Once you’ve run through the deployment pipeline a couple of times and the changes.json file is being produced, you can go ahead and copy the script into an inline PowerShell script step in your release and you should find it will fire to life! I simulated an example by modifying my Contacts table and my Articles table, adding 1 column each and deploying both to Acceptance. I then classified just 1 of these in Acceptance in Data Catalog:

and then approved the deployment to Production and tada!
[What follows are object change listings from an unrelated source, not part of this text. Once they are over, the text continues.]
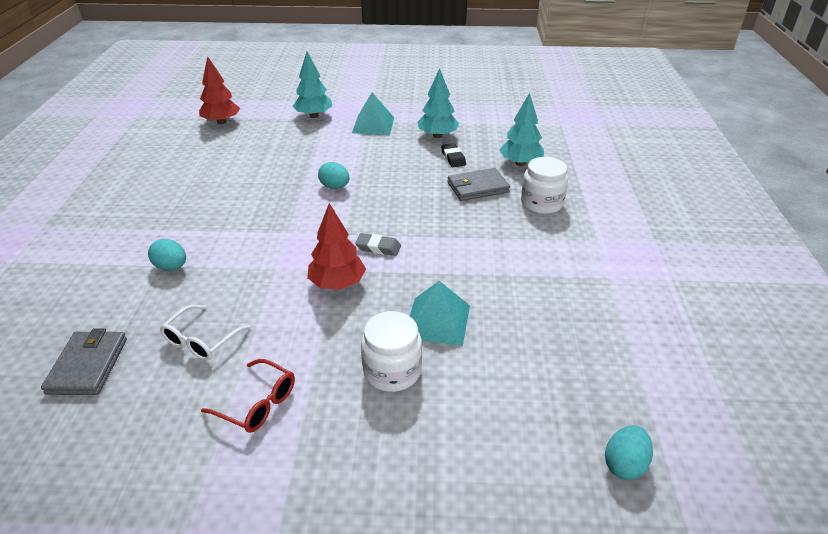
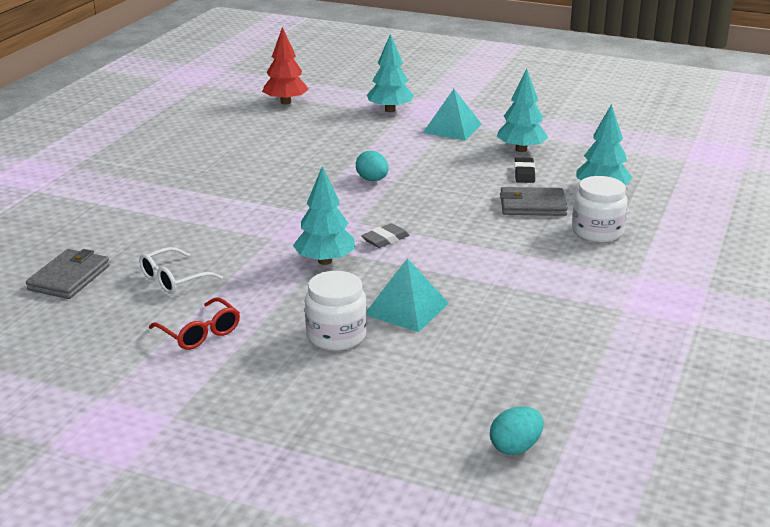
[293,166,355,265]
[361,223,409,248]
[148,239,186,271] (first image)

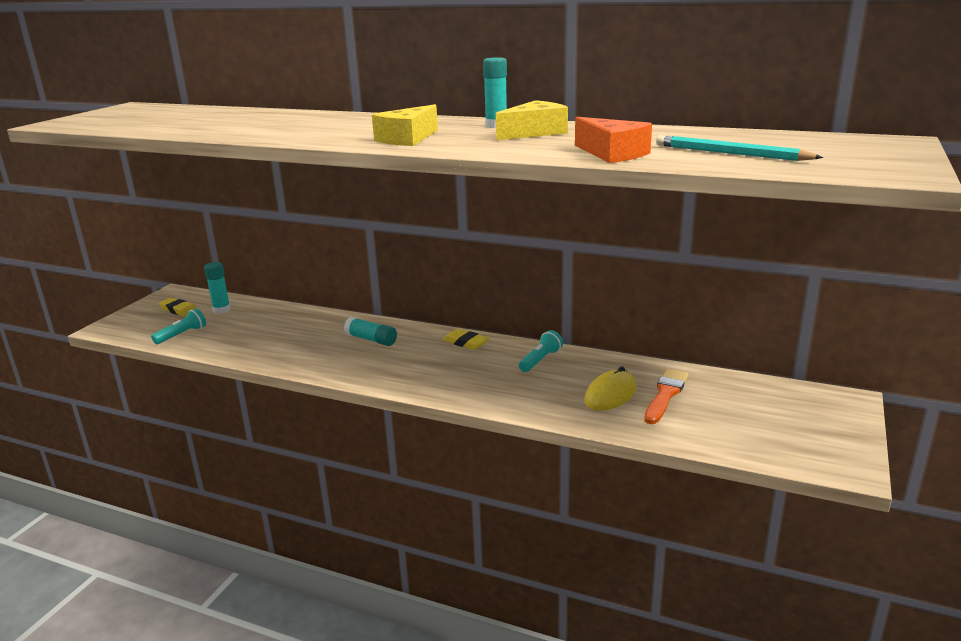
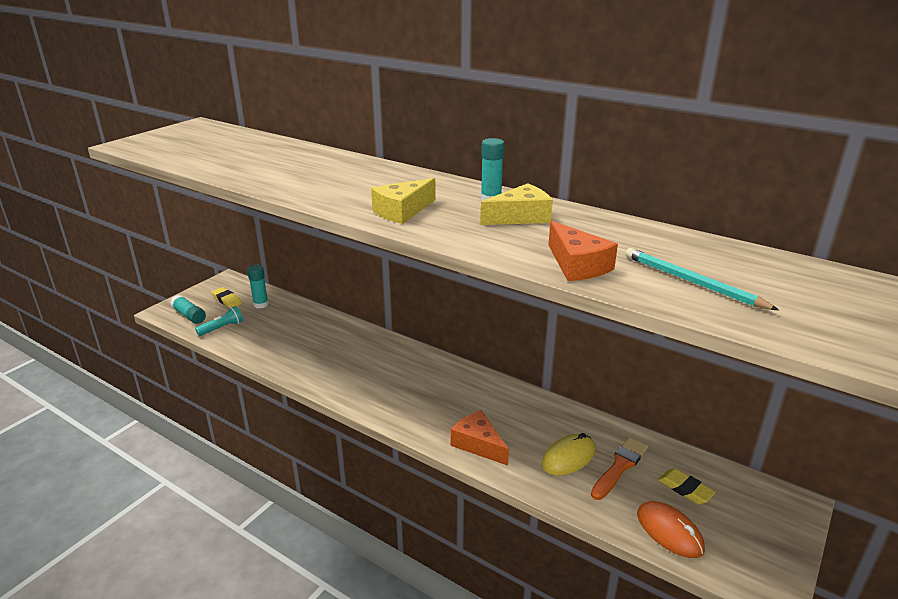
[170,295,206,324]
[451,410,509,466]
[637,501,705,558]
[658,468,716,504]
[519,330,563,372] (first image)

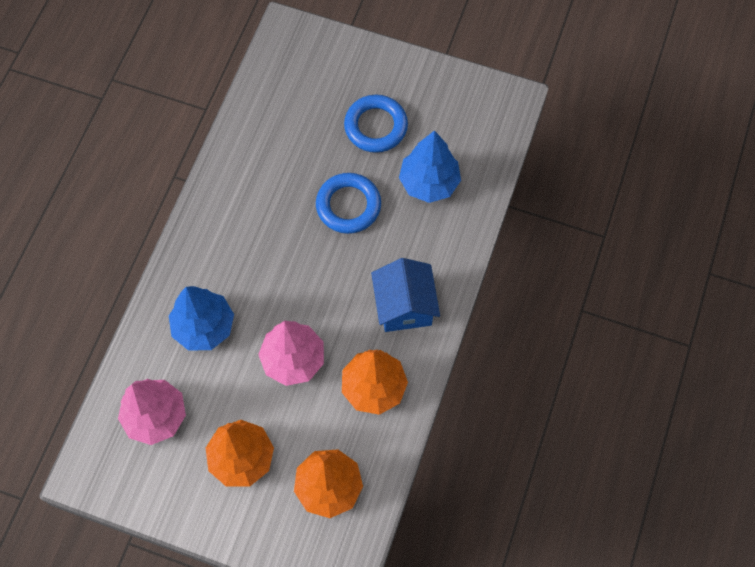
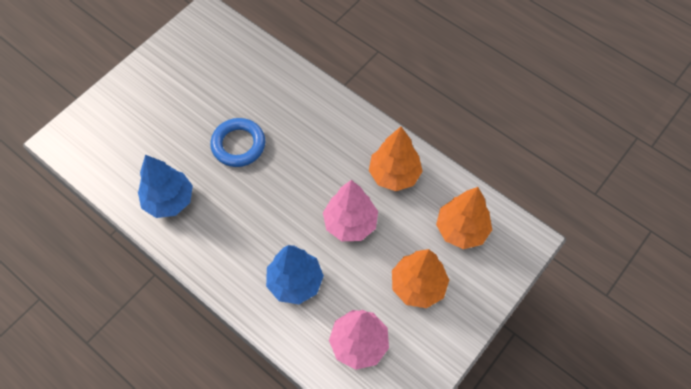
[138,155,193,218]
[344,95,408,153] (first image)
[371,258,440,332] (first image)

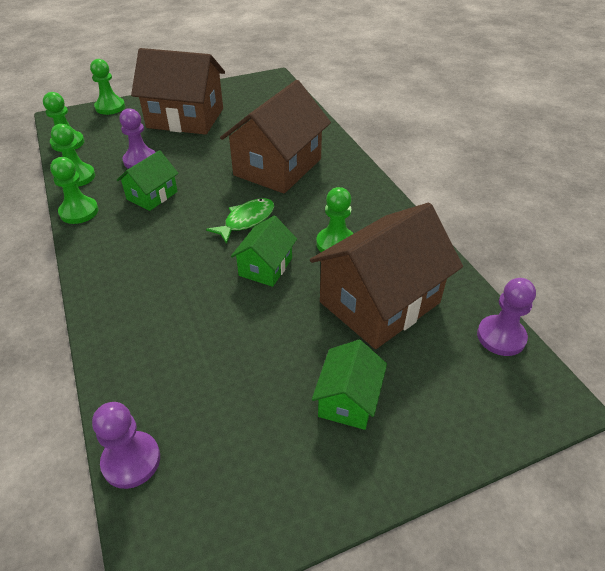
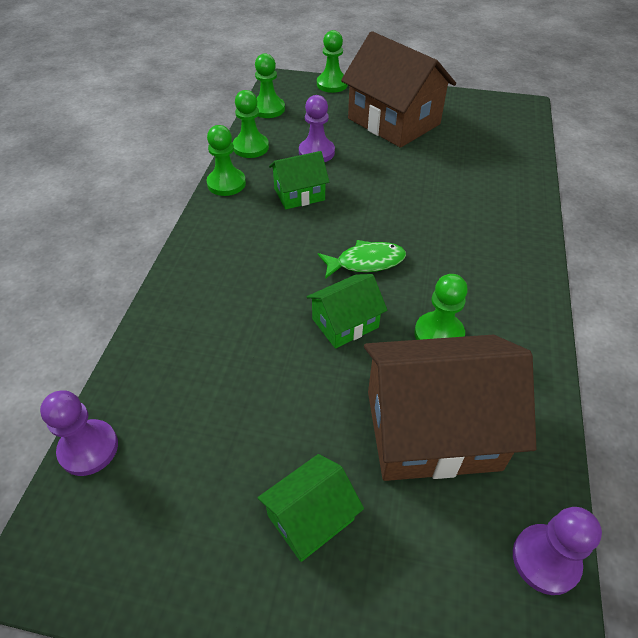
[220,80,331,194] (first image)

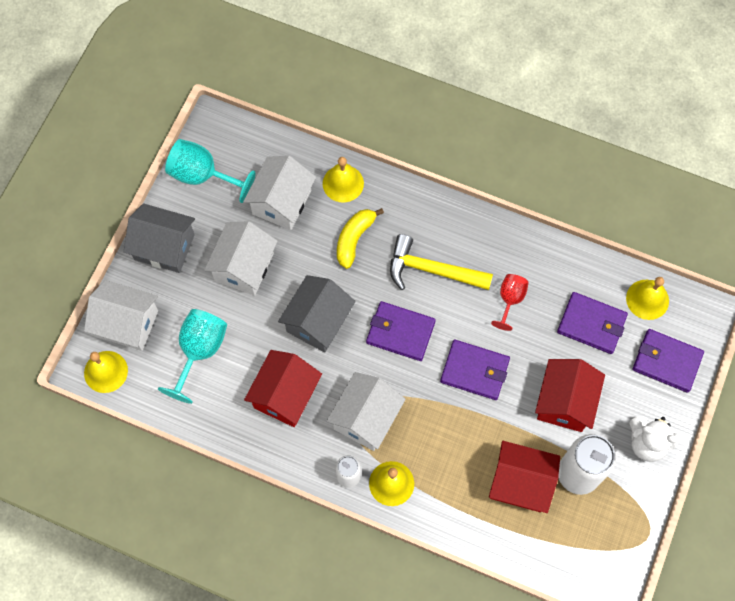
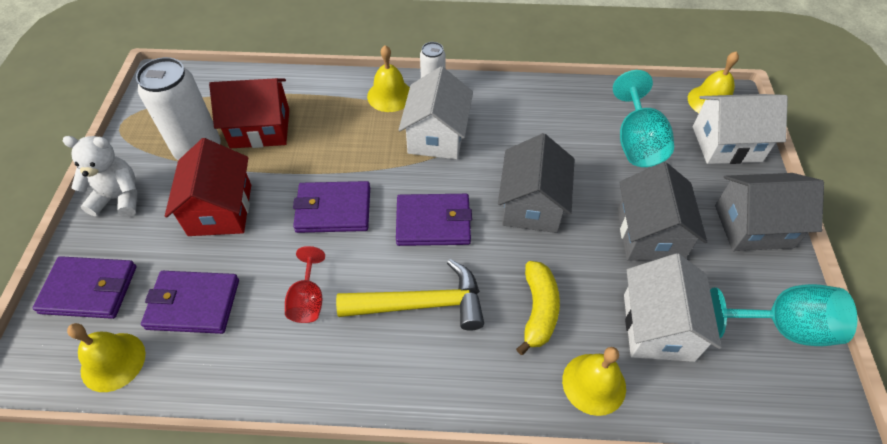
[618,162,707,261]
[244,350,322,427] (first image)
Ok you probably can’t make all that out, but it effectively says:

(Information) Table dbo.Articles was modified in this deployment.
(Information) Table dbo.Contacts was modified in this deployment.

That much we knew!

1 column(s) with classifications were discovered on VoiceOfTheDBA Acceptance that are not classified in VoiceOfTheDBA Production:
dbo.Articles.TestingPineapple

Excellent, we classified that one so it gets copied up and we can verify that in data catalog against Production:

and finally, we get a warning about Production now containing unclassified columns:

(Alert) The following columns have been discovered on VoiceOfTheDBA Production that require classification:

dbo.Contacts.TestingPineapple

You should classify these columns in VoiceOfTheDBA Acceptance prior to the next deployment.

Just as we expected. Success!

Happy Tom And Jerry GIF

Conclusion

Classification and categorization belongs as part of DevOps, if you expect the context for your business decisions around data to remain evergreen and informed then it cannot sit on the shoulders of one or two people to support it, and it cannot live in a manually updated Excel sheet or document.

By including it within the DevOps process, not only do you add an additional layer of security but you also make it an automated, team activity that can be audited, checked and easily kept up to date.

Is this DevSecOps? Well… not really no. Is this a more secure approach to Database DevOps? Absolutely! Happy DevOpsing!